新潮社の『「地球の歩き方」の歩き方』という本を見つけたので、早速購入して読んでみました。
まだわずか30年前は日本の若者が海外に出て自由に旅行しようと考えても、そうした旅行自体が存在しなかった時代だったのです。
したがってその時代は旅行ガイド本も定番のツアーで訪れるような土地のことを紹介するのみで、海外旅行は旅行社にチケットもガイドも手配してもらうのが当然で、どうやったら日本人がひとりで旅行できるかなどという発想すらありませんでした。
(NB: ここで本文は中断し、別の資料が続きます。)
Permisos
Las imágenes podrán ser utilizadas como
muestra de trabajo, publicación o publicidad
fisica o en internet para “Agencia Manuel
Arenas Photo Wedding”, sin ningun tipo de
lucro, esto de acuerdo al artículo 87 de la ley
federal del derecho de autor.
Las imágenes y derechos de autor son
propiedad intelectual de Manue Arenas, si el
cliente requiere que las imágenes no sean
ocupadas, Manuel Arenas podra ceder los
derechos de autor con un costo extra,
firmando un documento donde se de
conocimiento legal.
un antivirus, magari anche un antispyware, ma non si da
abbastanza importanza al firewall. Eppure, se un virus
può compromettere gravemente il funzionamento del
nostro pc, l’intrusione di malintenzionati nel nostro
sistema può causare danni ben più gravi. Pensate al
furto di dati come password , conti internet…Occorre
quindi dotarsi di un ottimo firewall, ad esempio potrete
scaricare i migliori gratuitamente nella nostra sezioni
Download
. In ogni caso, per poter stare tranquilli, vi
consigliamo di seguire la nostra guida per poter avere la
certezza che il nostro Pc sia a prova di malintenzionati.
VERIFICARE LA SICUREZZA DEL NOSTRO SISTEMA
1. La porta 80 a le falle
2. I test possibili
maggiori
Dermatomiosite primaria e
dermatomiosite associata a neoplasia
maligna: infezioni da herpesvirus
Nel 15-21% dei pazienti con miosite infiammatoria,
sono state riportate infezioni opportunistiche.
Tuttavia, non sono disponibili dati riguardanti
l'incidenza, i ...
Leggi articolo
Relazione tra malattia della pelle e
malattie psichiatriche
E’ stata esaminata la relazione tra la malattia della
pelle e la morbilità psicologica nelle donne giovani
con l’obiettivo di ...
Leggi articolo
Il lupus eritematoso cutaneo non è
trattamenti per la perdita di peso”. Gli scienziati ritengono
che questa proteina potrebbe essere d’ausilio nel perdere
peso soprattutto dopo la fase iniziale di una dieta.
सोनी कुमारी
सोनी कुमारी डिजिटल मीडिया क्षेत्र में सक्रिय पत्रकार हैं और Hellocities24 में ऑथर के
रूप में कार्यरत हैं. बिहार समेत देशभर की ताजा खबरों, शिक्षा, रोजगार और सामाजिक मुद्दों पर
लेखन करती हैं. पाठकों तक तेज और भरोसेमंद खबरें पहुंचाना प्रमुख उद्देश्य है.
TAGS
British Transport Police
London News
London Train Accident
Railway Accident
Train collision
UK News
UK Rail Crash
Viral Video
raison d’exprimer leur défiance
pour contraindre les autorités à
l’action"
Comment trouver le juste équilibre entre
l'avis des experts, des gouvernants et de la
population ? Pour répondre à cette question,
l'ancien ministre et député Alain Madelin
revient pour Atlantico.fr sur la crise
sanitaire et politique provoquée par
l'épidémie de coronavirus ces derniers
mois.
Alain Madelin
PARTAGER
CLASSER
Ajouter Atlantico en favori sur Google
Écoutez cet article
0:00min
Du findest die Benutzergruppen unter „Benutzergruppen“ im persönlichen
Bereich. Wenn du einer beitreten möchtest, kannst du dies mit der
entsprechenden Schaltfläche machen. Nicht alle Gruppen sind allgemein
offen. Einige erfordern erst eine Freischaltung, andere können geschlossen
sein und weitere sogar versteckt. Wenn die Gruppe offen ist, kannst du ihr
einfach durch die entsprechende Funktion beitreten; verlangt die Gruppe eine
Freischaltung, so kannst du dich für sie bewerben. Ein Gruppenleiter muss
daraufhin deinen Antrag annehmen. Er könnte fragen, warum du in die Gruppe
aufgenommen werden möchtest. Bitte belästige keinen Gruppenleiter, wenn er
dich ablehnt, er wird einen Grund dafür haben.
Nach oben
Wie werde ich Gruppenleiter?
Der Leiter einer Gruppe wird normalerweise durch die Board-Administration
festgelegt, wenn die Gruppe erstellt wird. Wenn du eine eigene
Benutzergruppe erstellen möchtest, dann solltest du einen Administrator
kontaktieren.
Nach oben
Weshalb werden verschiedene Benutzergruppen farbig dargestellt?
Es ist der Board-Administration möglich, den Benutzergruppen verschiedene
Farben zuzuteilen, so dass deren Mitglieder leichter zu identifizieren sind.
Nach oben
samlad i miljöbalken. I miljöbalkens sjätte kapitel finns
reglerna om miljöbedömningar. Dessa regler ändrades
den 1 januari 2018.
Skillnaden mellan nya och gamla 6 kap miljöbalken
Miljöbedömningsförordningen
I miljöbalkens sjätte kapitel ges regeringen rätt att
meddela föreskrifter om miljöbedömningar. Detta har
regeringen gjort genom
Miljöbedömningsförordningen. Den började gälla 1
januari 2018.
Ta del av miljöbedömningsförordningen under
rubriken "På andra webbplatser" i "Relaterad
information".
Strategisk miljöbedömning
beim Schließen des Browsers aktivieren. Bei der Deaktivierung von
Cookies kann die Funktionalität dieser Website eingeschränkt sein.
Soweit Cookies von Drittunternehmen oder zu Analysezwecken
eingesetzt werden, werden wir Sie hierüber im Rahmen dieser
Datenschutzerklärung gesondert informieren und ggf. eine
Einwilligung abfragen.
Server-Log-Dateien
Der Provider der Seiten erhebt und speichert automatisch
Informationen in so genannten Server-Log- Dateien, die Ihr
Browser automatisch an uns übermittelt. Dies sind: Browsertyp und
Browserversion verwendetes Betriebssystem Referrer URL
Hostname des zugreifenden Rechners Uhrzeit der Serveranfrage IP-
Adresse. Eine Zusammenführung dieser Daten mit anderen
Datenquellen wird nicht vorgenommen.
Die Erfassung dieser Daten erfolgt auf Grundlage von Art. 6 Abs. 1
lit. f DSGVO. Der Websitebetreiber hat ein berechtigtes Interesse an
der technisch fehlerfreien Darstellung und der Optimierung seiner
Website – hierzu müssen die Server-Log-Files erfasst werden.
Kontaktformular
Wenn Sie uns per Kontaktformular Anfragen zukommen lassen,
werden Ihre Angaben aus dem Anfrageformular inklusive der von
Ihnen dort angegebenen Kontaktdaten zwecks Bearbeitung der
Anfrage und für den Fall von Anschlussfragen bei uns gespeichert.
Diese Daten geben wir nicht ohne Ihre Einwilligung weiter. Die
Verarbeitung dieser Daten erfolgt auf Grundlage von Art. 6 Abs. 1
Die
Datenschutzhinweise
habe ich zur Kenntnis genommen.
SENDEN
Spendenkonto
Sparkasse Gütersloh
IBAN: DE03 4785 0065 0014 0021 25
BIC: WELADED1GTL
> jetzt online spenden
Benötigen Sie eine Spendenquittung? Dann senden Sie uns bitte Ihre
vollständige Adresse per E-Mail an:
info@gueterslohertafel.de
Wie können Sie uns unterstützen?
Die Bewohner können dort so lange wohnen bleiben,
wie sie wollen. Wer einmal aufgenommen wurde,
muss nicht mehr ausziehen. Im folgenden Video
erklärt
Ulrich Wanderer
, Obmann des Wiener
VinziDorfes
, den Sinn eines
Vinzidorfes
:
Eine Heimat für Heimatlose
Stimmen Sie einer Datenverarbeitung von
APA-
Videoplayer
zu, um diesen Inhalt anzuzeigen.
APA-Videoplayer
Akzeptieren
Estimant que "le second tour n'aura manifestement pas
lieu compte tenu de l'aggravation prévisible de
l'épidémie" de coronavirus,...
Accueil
旅行のノウハウを盛り込んだ「地球の歩き方」が登場したのはそんな時代ですから、新しい旅行のスタイルを求めていた若い人たちに受け入れられたのは当然のことでした。
読んで感じたのは、シリーズ創刊当時の安松清、西川敏晴、藤田昭雄、後藤勇の四氏の熱意と自由な海外旅行創生期の空気です。
学生たちはアメリカやヨーロッパなどへ自分の力で数ヶ月の自由な旅を始めるようになり、外国でのコミュニケーションの苦手な日本人の手引きとして、「歩き方」はなくてはならない情報源となったのです。
その後は各国編、主要都市編と記述が豊富になり、細分化されていきます。
海外個人旅行がごく普通に行われるようになると、バックパッカー向けの情報だけでは読者の必要とする情報を満たすことができなくなり、万人向けの情報が必要となり、ガイドブックの性格も変容しますが、歩き方のスピリットはどこかに残っていて、この掲示板にもなんでも自分でやってみようという精神が反映しているように感じます。
そういえば、歩き方創刊時のメンバーの安松さんから連絡をいただいたこともありますし、藤田昭雄さんにはお会いしたことはありませんが、最近ビエンチャンの日本人の方からお名前を聞いたように思います。
ひょっとしたら藤田さんには近いうちにラオスでお会いできるかもしれません。
歩き方30年を記念する良い本が刊行されたことをお喜び申し上げます。